Tina Makereti, The Imaginary Lives of James Pōneke, Penguin 2018
Tina Makereti, Ngāti Tūwharetoa, Te Ati Awa, Ngāti Rangatahi and Pākehā descent, writes fiction that has always captivated me and her most recent novel, The Imaginary Lives of James Pōneke, is no exception. Published last year, and longlisted for the Ockham New Zealand Book Awards, I am awarding it my 2018 Fiction Bouquet.
I have invented this award to underline the supreme reading pleasures Tina’s novel gifted me. I begin with the language and the way her sentences are so exquisitely crafted. They carry story, character, setting and significant issues with ease and fluidity, as though they work behind the scenes giving life to the narrative features. Yet I am acutely aware of the writing. The way a particular word choice makes a sentence sing, the way voice gives flesh and feeling to James to the point he is utterly real to me.

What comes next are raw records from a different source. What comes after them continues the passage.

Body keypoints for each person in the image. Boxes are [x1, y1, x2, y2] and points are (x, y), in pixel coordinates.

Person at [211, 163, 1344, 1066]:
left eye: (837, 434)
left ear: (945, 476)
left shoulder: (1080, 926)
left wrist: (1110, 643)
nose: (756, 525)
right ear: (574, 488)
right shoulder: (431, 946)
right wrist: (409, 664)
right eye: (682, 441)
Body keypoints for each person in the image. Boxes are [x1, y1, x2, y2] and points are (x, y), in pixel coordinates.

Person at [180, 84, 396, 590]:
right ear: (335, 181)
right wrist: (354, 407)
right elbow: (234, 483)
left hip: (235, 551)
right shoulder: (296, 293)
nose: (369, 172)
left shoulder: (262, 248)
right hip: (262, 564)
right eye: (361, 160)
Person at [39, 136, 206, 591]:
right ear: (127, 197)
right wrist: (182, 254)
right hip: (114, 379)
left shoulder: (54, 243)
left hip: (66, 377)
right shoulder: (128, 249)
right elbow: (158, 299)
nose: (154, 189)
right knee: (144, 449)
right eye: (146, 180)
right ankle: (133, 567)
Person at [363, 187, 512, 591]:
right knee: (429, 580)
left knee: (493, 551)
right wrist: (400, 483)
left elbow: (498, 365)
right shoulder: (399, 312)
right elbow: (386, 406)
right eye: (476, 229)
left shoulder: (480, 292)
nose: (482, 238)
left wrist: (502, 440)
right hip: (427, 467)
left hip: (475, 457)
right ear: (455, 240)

James Pōneke was orphaned as young boy. His mother and sister were killed in a massacre, his father, a chief, left him with missionaries and was later killed. James became fluent in English and hungered for books and knowledge, but the ways of his people became more and more distant as he became more and more uncomfortable living in the mission. The book starts with a life- and trauma-worn James in London, confined to bed and aching to tell his story, to the maid, to the Artist’s sister and upon the paper he was given.
Through James’s eyes and voice we travel along the arc from orphaned boy to bedridden man. He places himself on show just as the Artist who brought him to London placed him on a show; a curiosity, an exhibit to accompany the paintings of Māori that the unnamed Artist had produced in New Zealand. James was a spectacle for the curious and disdainful spectator in the great British museum, but he turns the viewfinder and scrutinises them; not just as they watch him in the museum setting but out in streets that bear riches alongside aching poverty.

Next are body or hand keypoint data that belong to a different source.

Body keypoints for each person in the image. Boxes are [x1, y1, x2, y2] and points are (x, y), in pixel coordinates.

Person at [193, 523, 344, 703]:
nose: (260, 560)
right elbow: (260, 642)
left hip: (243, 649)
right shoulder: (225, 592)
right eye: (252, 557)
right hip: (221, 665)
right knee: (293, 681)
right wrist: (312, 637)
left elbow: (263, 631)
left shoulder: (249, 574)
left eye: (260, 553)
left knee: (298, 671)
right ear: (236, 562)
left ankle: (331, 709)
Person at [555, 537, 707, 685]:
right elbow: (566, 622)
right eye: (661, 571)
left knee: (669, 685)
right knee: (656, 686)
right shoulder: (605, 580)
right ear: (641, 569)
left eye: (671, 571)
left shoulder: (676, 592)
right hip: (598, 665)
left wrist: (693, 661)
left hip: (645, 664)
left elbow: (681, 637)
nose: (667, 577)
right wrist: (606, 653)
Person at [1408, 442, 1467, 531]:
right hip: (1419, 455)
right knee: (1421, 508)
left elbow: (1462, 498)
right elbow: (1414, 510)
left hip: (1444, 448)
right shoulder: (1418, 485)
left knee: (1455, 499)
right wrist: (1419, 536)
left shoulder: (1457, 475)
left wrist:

One reading track is the abundance of wonder and awe as James absorbs London on diverse settings. He admits he watches like a wide-eyed child or a wiser elder but mainly from the pitfalls of youth. Questions abound and those questions then unsettle any possibility of a ‘tidy’ and misrepresented past, particularly colonial.

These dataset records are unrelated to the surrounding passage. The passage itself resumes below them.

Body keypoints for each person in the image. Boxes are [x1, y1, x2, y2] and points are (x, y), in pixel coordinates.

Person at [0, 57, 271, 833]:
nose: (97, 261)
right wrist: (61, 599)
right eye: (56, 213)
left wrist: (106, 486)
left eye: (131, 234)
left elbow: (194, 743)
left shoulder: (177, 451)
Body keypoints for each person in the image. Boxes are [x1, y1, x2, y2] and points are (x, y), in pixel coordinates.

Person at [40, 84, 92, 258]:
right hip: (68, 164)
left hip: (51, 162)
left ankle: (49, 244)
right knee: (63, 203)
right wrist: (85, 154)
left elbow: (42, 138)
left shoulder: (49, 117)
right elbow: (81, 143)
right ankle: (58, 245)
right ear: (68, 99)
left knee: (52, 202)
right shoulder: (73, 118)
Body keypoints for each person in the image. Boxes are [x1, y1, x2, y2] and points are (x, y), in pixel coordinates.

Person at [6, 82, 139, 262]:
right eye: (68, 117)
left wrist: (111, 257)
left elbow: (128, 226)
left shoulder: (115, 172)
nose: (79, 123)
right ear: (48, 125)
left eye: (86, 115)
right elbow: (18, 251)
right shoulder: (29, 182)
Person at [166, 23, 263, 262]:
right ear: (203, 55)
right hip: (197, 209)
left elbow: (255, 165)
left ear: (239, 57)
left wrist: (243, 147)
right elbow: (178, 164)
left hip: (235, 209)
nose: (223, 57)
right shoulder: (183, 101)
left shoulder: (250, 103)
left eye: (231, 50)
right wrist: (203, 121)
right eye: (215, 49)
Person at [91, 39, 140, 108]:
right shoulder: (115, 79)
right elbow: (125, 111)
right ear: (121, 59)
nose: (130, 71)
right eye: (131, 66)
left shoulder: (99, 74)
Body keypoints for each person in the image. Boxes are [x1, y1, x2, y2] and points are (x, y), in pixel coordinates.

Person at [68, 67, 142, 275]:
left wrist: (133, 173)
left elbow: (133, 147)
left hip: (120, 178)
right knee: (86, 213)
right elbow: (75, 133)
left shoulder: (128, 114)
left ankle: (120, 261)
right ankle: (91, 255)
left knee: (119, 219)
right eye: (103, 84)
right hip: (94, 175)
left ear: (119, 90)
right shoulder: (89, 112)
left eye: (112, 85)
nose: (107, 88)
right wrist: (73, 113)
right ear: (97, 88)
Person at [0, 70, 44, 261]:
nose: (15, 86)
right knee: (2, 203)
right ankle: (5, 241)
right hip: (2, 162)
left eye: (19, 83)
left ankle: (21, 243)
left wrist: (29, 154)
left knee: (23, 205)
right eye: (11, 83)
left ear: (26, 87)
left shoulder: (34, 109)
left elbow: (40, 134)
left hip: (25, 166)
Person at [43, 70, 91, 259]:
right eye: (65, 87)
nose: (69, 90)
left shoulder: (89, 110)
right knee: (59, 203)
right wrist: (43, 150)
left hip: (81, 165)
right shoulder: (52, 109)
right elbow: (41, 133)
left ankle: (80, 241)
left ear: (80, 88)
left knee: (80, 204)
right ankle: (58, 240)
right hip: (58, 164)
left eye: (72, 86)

A second reading track is the prevalence of cages and containments. There are the animals in London Zoo, the way the Mission upbringing, despite little kindnesses, forced James to break away and travel with another tribe. The London houses felt like cages after the New Zealand landscape where the largest and most beautiful things were trees. There is also the self-containment that was dictated by London social mores, and the way a cultural stereotype is a form of imprisonment. Reading this book I was reminded of Selina Tusitala Marsh’s reception when she performed her poem, ‘Unity ‘ at Westminster Abbey for the Queen for the Commonwealth Observance Day (2016). The disdain and rudeness of the distinguished guest seated next to her reduced Selina to an object in my view rather than an honoured international poet. Selina wrote of this experience in ‘Pussy Cat’ (both poems appear in Tightrope, Auckland University Press, 2017).
Perhaps the most important track is the way the telling becomes a remembering, the way the lost and faded self comes to light as James speaks to the past, the present and the future, to his imagined mokopuna. For me imagination, these imaginary stories, becomes a way of adjusting the viewfinder so that we may unsettle master narratives and engage with a different point of view. We get to see James as an acutely intelligent person who struggles with his own crises and trauma and who experiences his own joy and epiphanies. The book is a timely read. As we learn to make connections with respect and empathy, in a world that has privileged hierarchies and conflict, Tina’s novel is a welcome handbook on how to listen. It affected me deeply, at the level of both heart and mind.
Tina, please accept my 2018 Fiction Bouquet, with love, Paula.